Nesse último, Dumas descreve, para mim, a melhor cena de fuga criada na história da literatura, quando o jovem Dantès, encarcerado por quatorze anos, injustamente, na ilha-prisão Le Château d’If, é jogado ao mar em um saco por ter sido considerado morto e, a partir daí, arquiteta toda sua vingança. Nenhuma versão cinematográfica desta cena chegou aos pés do que é o texto. E foi tão grande o sucesso deste livro na época, inclusive financeiramente, que o escritor se deu ao luxo de construir uma mansão nos arredores de Paris, que batizou de Castelo de Monte Cristo.

Essa extravagância quase o levou à falência e, desta falência, surgiu a ideia de redigir a obra sobre culinária, não um simples manual como vários da época, mas um Grande Dicionário com todas informações então disponíveis. Onze anos se passaram desde a decisão até a obra completa. Neste período, passeou com seu iate (grande galã esse Dumas!), vivendo de ‘bicos’ não muito éticos, como tráfico de armas, para garantir a empreitada dos Mil Camisas Vermelhas na libertação do Reino de Nápoles e da Sicília. O comprador e comandante desse feito: o nosso Garibaldi, outro grande aventureiro. Os dois se tornaram tão íntimos, que quase todas as peripécias de Garibaldi foram acompanhadas por Dumas em relatos vibrantes que alimentaram os jornais de Paris e outros por toda a Europa, ‘bico’ que alimentava também seu bolso e garantia sua boa vida.

Até filmar esses fatos o escritor filmou... filme no século XIX! Dumas, um bon vivant que apreciava muito a gastronomia, não fez de seu Dicionário o sucesso das suas outras duas obras primas, mas nos deixou um legado que serve de referência e fonte inesgotável de informações gastronômicas até hoje.

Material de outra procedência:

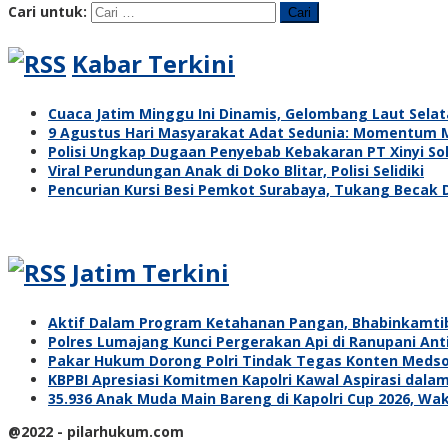
Cari untuk:
Kabar Terkini
Cuaca Jatim Minggu Ini Dinamis, Gelombang Laut Selat
9 Agustus Hari Masyarakat Adat Sedunia: Momentum 
Polisi Ungkap Dugaan Penyebab Kebakaran PT Xinyi Solar
Viral Perundungan Anak di Doko Blitar, Polisi Selidiki
Pencurian Kursi Besi Pemkot Surabaya, Tukang Becak 
Jatim Terkini
Aktif Dalam Program Ketahanan Pangan, Bhabinkamti
Polres Lumajang Kunci Pergerakan Api di Ranupani Ant
Pakar Hukum Dorong Polri Tindak Tegas Konten Meds
KBPBI Apresiasi Komitmen Kapolri Kawal Aspirasi da
35.936 Anak Muda Main Bareng di Kapolri Cup 2026, Waka
@2022 - pilarhukum.com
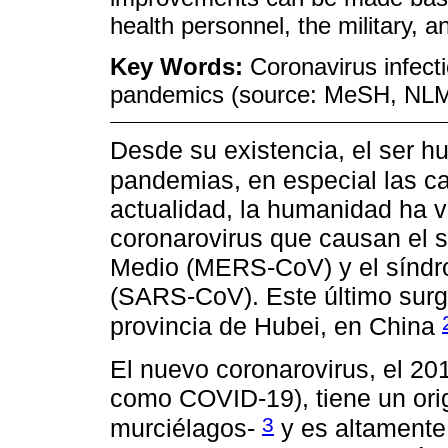
health personnel, the military,
Key Words:
Coronavirus infecti
pandemics (source: MeSH, NL
Desde su existencia, el ser 
pandemias, en especial las c
actualidad, la humanidad ha 
coronarovirus que causan el s
Medio (MERS-CoV) y el síndro
(SARS-CoV). Este último sur
provincia de Hubei, en China
El nuevo coronarovirus, el 2
como COVID-19), tiene un orig
3
murciélagos-
y es altamente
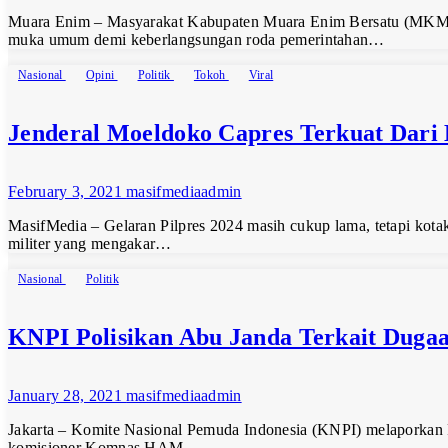
Muara Enim – Masyarakat Kabupaten Muara Enim Bersatu (MKMB
muka umum demi keberlangsungan roda pemerintahan…
Nasional
Opini
Politik
Tokoh
Viral
Jenderal Moeldoko Capres Terkuat Dari 
February 3, 2021
masifmediaadmin
MasifMedia – Gelaran Pilpres 2024 masih cukup lama, tetapi kotak
militer yang mengakar…
Nasional
Politik
KNPI Polisikan Abu Janda Terkait Dugaa
January 28, 2021
masifmediaadmin
Jakarta – Komite Nasional Pemuda Indonesia (KNPI) melaporkan Pe
komisioner Komnas HAM…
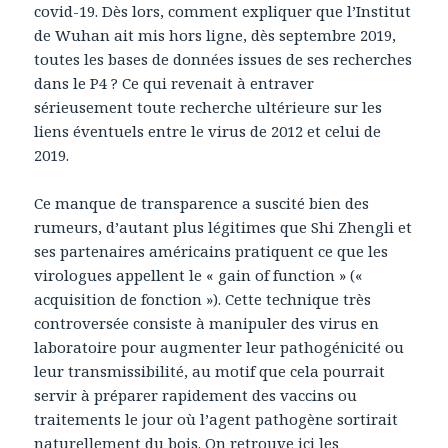
covid-19. Dès lors, comment expliquer que l’Institut
de Wuhan ait mis hors ligne, dès septembre 2019,
toutes les bases de données issues de ses recherches
dans le P4 ? Ce qui revenait à entraver
sérieusement toute recherche ultérieure sur les
liens éventuels entre le virus de 2012 et celui de
2019.
Ce manque de transparence a suscité bien des
rumeurs, d’autant plus légitimes que Shi Zhengli et
ses partenaires américains pratiquent ce que les
virologues appellent le « gain of function » («
acquisition de fonction »). Cette technique très
controversée consiste à manipuler des virus en
laboratoire pour augmenter leur pathogénicité ou
leur transmissibilité, au motif que cela pourrait
servir à préparer rapidement des vaccins ou
traitements le jour où l’agent pathogène sortirait
naturellement du bois. On retrouve ici les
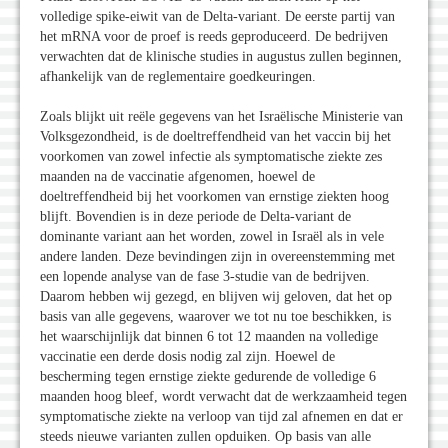
volledige spike-eiwit van de Delta-variant. De eerste partij van
het mRNA voor de proef is reeds geproduceerd. De bedrijven
verwachten dat de klinische studies in augustus zullen beginnen,
afhankelijk van de reglementaire goedkeuringen.
Zoals blijkt uit reële gegevens van het Israëlische Ministerie van
Volksgezondheid, is de doeltreffendheid van het vaccin bij het
voorkomen van zowel infectie als symptomatische ziekte zes
maanden na de vaccinatie afgenomen, hoewel de
doeltreffendheid bij het voorkomen van ernstige ziekten hoog
blijft. Bovendien is in deze periode de Delta-variant de
dominante variant aan het worden, zowel in Israël als in vele
andere landen. Deze bevindingen zijn in overeenstemming met
een lopende analyse van de fase 3-studie van de bedrijven.
Daarom hebben wij gezegd, en blijven wij geloven, dat het op
basis van alle gegevens, waarover we tot nu toe beschikken, is
het waarschijnlijk dat binnen 6 tot 12 maanden na volledige
vaccinatie een derde dosis nodig zal zijn. Hoewel de
bescherming tegen ernstige ziekte gedurende de volledige 6
maanden hoog bleef, wordt verwacht dat de werkzaamheid tegen
symptomatische ziekte na verloop van tijd zal afnemen en dat er
steeds nieuwe varianten zullen opduiken. Op basis van alle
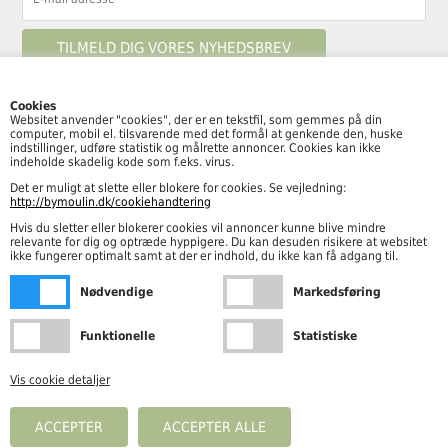
Cookies
Websitet anvender "cookies", der er en tekstfil, som gemmes på din
computer, mobil el. tilsvarende med det formål at genkende den, huske
Følg By Moulin her
indstillinger, udføre statistik og målrette annoncer. Cookies kan ikke
indeholde skadelig kode som f.eks. virus.
Det er muligt at slette eller blokere for cookies. Se vejledning:
http://bymoulin.dk/cookiehandtering
Hvis du sletter eller blokerer cookies vil annoncer kunne blive mindre
Åbningstider
relevante for dig og optræde hyppigere. Du kan desuden risikere at websitet
ikke fungerer optimalt samt at der er indhold, du ikke kan få adgang til.
Mandag – fredag kl. 10.00-18.00
Nødvendige
Markedsføring
Lørdag kl. 10.00-15.00
Funktionelle
Statistiske
Vis cookie detaljer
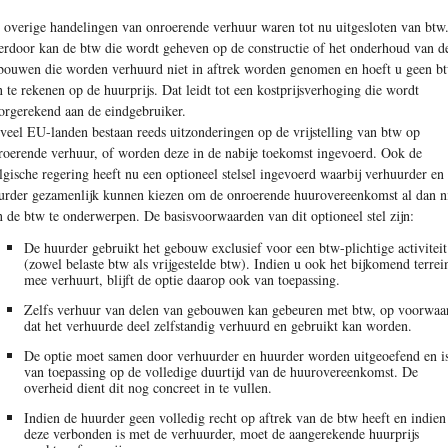
 overige handelingen van onroerende verhuur waren tot nu uitgesloten van btw
erdoor kan de btw die wordt geheven op de constructie of het onderhoud van d
bouwen die worden verhuurd niet in aftrek worden genomen en hoeft u geen b
n te rekenen op de huurprijs. Dat leidt tot een kostprijs­verhoging die wordt
orgerekend aan de eindgebruiker.
 veel EU-landen bestaan reeds uitzonderingen op de vrijstelling van btw op
roerende verhuur, of worden deze in de nabije toekomst ingevoerd. Ook de
lgische regering heeft nu een optioneel stelsel ingevoerd waarbij verhuurder en
urder gezamenlijk kunnen kiezen om de onroerende huurovereenkomst al dan n
n de btw te ­onderwerpen. De basisvoorwaarden van dit optioneel stel zijn:
De huurder gebruikt het gebouw exclusief voor een btw-plichtige activiteit
(zowel belaste btw als vrijgestelde btw). Indien u ook het bijkomend terrei
mee verhuurt, blijft de optie daarop ook van toepassing.
Zelfs verhuur van delen van gebouwen kan gebeuren met btw, op voorwaa
dat het verhuurde deel zelfstandig verhuurd en gebruikt kan worden.
De optie moet samen door verhuurder en huurder worden uitgeoefend en i
van toepassing op de volledige duurtijd van de huurovereenkomst. De
overheid dient dit nog concreet in te vullen.
Indien de huurder geen volledig recht op aftrek van de btw heeft en indien
deze verbonden is met de verhuurder, moet de aangerekende huurprijs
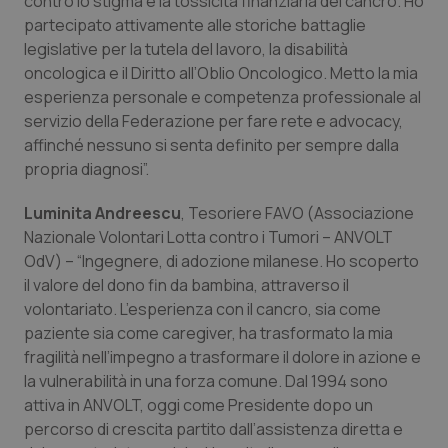
contro lo stigma e la tossicità finanziaria del cancro. Ho
partecipato attivamente alle storiche battaglie
legislative per la tutela del lavoro, la disabilità
oncologica e il Diritto all’Oblio Oncologico. Metto la mia
esperienza personale e competenza professionale al
servizio della Federazione per fare rete e advocacy,
affinché nessuno si senta definito per sempre dalla
propria diagnosi”.
Luminita Andreescu
, Tesoriere FAVO (Associazione
Nazionale Volontari Lotta contro i Tumori – ANVOLT
OdV) – “Ingegnere, di adozione milanese. Ho scoperto
il valore del dono fin da bambina, attraverso il
volontariato. L’esperienza con il cancro, sia come
paziente sia come caregiver, ha trasformato la mia
fragilità nell’impegno a trasformare il dolore in azione e
la vulnerabilità in una forza comune. Dal 1994 sono
attiva in ANVOLT, oggi come Presidente dopo un
percorso di crescita partito dall’assistenza diretta e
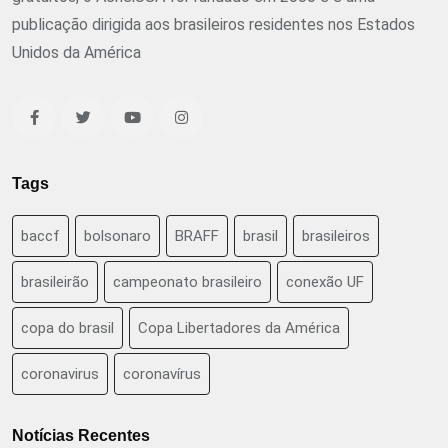
publicação dirigida aos brasileiros residentes nos Estados
Unidos da América
Tags
baccf
bolsonaro
BRAFF
brasil
brasileiros
brasileirão
campeonato brasileiro
conexão UF
copa do brasil
Copa Libertadores da América
coronavirus
coronavírus
Notícias Recentes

Mas a sua geleia já não é mais a mesma! Imaginem a geleia de pimenta executada pela definição do dicionário: pimentas maduras cozinhadas com açúcar até uma consistência adequada! O seu sabor seria perfeito para o dragão de São Jorge se alimentar, já que está acostumado a soltar fogo pelas ventas!

O aspecto gelatinoso da geleia vem da pectina, que nem a pimenta e nem a maioria das frutas a têm, portanto, para essas geleias temos que usar outro fruto como base. Maçã, ameixa, laranja, damasco, jabuticaba e outros são fontes naturais de pectina, que necessita também de acidez para sua formação. A casca da laranja é usada como base para as geleias exóticas por ter um sabor marcante de absolutamente nada. Para uma boa geleia de rosas, peguemos das flores o sabor e o perfume, e a gelatina da pectina vinda da neutralidade da casca de laranja. Essa geleia transforma um sorvete de creme sem graça em uma sobremesa elegante e sutil que pode ser servida com pétalas cristalizadas. Também está na casca e nas sementes de maçãs ácidas uma boa fonte de pectina.

Já a pimenta, que não tem acidez, a toma emprestada da maçã, que também faz a base da geleia e não precisa necessariamente ser servida com queijo brie, como sugerem vários cardápios sem originalidade de pretensos bistrôs. Do Grande Dicionário de Dumas peguei a geleia como um exemplo, mas ele disserta em mais de seiscentos verbetes e quatrocentas receitas, um retrato da gastronomia da época, e mostra o quão pouco ela mudou quando falamos de alimentação em sua forma mais pura, sem espumas, gelecas, melecas laboratoriais e outras modernidades sintéticas.

O cordeiro à moda húngara descrito no século XIX é o mesmo apresentado hoje em bistrôs franceses, sendo que na época não existiam nem os confortos do gás e da geladeira, muito menos de câmaras hiperbáricas com cronômetros digitais para garantir a textura semelhante à da carne cozida no fogão a lenha. É mais lógico voltar ao fogão a lenha e colocar cozinheiras na cozinha ao invés dos atuais doutores-físico-químicos-molecures-cozinheiros criados em laboratórios. Grande Dicionário de Culinária de Alexandre Dumas... vale cada página! Inclusive pelas ilustrações de mestres como Doré, Varin e Grandville, que fizeram de seus traços um traço marcante na França dos séculos XV a XIX.